PASSAGE CITÉ:
----
Un texte adopté après des débats houleux
Le projet de loi d'urgence agricole, présenté par le gouvernement pour faire face à la crise que traverse le secteur, a été adopté ce mercredi en commission des Affaires économiques de l'Assemblée nationale. Les députés ont voté en faveur du texte après plusieurs heures de débats et d'âpres négociations. Le vote a eu lieu par 35 voix pour et 12 contre, avec 3 abstentions. Les oppositions ont critiqué certaines mesures jugées insuffisantes, tandis que la majorité a salué un texte équilibré.
Les principales mesures du projet de loi
Le projet de loi comprend plusieurs dispositions clés visant à soutenir les agriculteurs en difficulté. Parmi elles, la création d'un fonds d'urgence de 500 millions d'euros pour aider les exploitations les plus fragilisées, des mesures de simplification administrative pour faciliter l'accès aux aides, et un renforcement des contrôles sur les prix pratiqués par la grande distribution. Le texte prévoit également un dispositif de soutien à la trésorerie des exploitations agricoles, avec des prêts garantis par l'État. En outre, une enveloppe de 100 millions d'euros est dédiée à la transition agroécologique, afin d'encourager les pratiques durables.
----
Items enregistrés d'une collection:

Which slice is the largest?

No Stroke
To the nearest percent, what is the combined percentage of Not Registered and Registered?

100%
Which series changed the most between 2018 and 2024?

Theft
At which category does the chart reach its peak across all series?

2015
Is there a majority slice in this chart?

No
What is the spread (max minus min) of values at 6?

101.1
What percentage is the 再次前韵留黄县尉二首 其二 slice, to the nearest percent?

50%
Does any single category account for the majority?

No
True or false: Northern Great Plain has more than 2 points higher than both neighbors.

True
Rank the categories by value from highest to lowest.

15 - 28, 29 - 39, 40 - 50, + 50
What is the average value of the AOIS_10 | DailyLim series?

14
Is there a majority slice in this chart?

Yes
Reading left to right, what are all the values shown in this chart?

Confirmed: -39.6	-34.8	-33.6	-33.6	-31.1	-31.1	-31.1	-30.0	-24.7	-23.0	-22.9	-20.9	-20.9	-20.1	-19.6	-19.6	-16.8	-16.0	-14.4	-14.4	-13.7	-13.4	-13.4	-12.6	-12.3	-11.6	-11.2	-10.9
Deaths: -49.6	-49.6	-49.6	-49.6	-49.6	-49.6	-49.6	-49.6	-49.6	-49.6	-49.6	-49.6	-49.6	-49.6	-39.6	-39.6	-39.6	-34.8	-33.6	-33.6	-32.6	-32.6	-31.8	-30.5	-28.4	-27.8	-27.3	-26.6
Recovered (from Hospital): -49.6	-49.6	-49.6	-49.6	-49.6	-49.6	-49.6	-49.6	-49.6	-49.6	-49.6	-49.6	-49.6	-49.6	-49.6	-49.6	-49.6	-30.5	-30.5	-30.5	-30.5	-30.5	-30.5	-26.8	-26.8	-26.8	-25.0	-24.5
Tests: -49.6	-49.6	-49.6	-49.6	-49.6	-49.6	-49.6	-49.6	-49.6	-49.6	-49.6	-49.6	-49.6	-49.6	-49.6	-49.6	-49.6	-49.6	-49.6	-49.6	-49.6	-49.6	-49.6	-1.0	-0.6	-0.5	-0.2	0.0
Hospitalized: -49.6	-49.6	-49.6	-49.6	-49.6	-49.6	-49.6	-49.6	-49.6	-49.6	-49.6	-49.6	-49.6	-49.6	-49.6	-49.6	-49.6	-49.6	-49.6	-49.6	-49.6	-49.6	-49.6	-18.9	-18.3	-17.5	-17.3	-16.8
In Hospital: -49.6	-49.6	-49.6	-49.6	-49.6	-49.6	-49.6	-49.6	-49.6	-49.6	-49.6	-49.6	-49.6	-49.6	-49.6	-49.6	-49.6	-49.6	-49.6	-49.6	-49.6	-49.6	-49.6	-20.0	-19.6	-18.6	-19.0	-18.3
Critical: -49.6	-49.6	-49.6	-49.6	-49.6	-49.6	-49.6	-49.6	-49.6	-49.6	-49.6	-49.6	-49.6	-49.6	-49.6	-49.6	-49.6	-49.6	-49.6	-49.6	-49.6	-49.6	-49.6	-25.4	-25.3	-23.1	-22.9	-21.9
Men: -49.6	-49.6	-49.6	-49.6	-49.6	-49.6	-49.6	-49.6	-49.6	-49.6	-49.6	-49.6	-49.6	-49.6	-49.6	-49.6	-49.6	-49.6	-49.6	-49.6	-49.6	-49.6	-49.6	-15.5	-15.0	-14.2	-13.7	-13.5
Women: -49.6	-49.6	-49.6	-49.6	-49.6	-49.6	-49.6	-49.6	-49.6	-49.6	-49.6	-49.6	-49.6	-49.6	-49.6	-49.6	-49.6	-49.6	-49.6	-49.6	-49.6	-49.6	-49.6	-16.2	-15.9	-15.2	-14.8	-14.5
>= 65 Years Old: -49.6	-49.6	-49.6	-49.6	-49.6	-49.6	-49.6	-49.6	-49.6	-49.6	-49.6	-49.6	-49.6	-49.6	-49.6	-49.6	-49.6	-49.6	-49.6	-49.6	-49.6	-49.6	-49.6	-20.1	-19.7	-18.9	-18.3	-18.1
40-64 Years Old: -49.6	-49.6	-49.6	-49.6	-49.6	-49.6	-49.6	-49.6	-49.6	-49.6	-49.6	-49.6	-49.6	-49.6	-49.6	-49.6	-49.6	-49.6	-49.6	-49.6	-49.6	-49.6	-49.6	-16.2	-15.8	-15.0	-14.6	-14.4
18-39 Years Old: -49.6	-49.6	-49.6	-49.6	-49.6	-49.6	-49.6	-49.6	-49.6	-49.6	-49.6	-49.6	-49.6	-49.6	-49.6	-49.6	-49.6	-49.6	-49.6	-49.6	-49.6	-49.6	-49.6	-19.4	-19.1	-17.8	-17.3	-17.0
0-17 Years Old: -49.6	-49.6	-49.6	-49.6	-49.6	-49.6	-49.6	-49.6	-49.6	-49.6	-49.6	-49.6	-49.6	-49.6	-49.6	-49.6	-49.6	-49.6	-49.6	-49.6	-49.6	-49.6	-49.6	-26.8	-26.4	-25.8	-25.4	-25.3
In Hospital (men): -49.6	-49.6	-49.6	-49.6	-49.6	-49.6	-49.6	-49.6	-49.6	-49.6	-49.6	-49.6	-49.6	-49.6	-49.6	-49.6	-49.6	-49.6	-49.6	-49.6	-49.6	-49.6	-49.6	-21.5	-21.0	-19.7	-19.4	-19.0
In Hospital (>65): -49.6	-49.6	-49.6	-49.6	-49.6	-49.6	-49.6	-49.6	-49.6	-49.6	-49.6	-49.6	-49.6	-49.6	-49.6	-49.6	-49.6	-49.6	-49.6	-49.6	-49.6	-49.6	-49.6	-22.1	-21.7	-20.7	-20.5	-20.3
----
LISTE DES ACTIVITÉS:
1. D'après le texte sur le projet de loi d'urgence agricole, combien de voix pour et contre le vote en commission a-t-il recueillies ?
2. Reprenez la rédaction du texte sur le projet de loi d'urgence agricole à la suite de sa dernière phrase.

RÉPONSES PAR ITEM:
1. 35 voix pour et 12 contre, avec 3 abstentions.

2.
Les réactions des syndicats agricoles
Les syndicats agricoles ont accueilli le texte avec un mélange de satisfaction et de déception. La FNSEA a salué les avancées sur les aides d'urgence, mais a regretté que les mesures structurelles soient insuffisantes pour résoudre la crise de long terme. La Confédération paysanne a dénoncé un texte qui ne remet pas en cause le modèle agricole dominant, tandis que les Jeunes Agriculteurs ont appelé à un renforcement des dispositifs pour les nouveaux installés. Le gouvernement a promis de poursuivre les discussions avec les acteurs du secteur.
Prochaines étapes parlementaires
Le projet de loi sera examiné en séance publique dans l'hémicycle à partir du 12 mai. Le gouvernement a engagé la procédure accélérée, ce qui limite le nombre de lectures. Les débats s'annoncent tendus, notamment sur les articles relatifs à la régulation des prix et aux aides directes. Plusieurs amendements devraient être déposés par les groupes d'opposition, notamment sur la question de l'importation de produits agricoles ne respectant pas les normes françaises. Le texte devrait être adopté définitivement avant la fin du mois de mai, si le calendrier est respecté.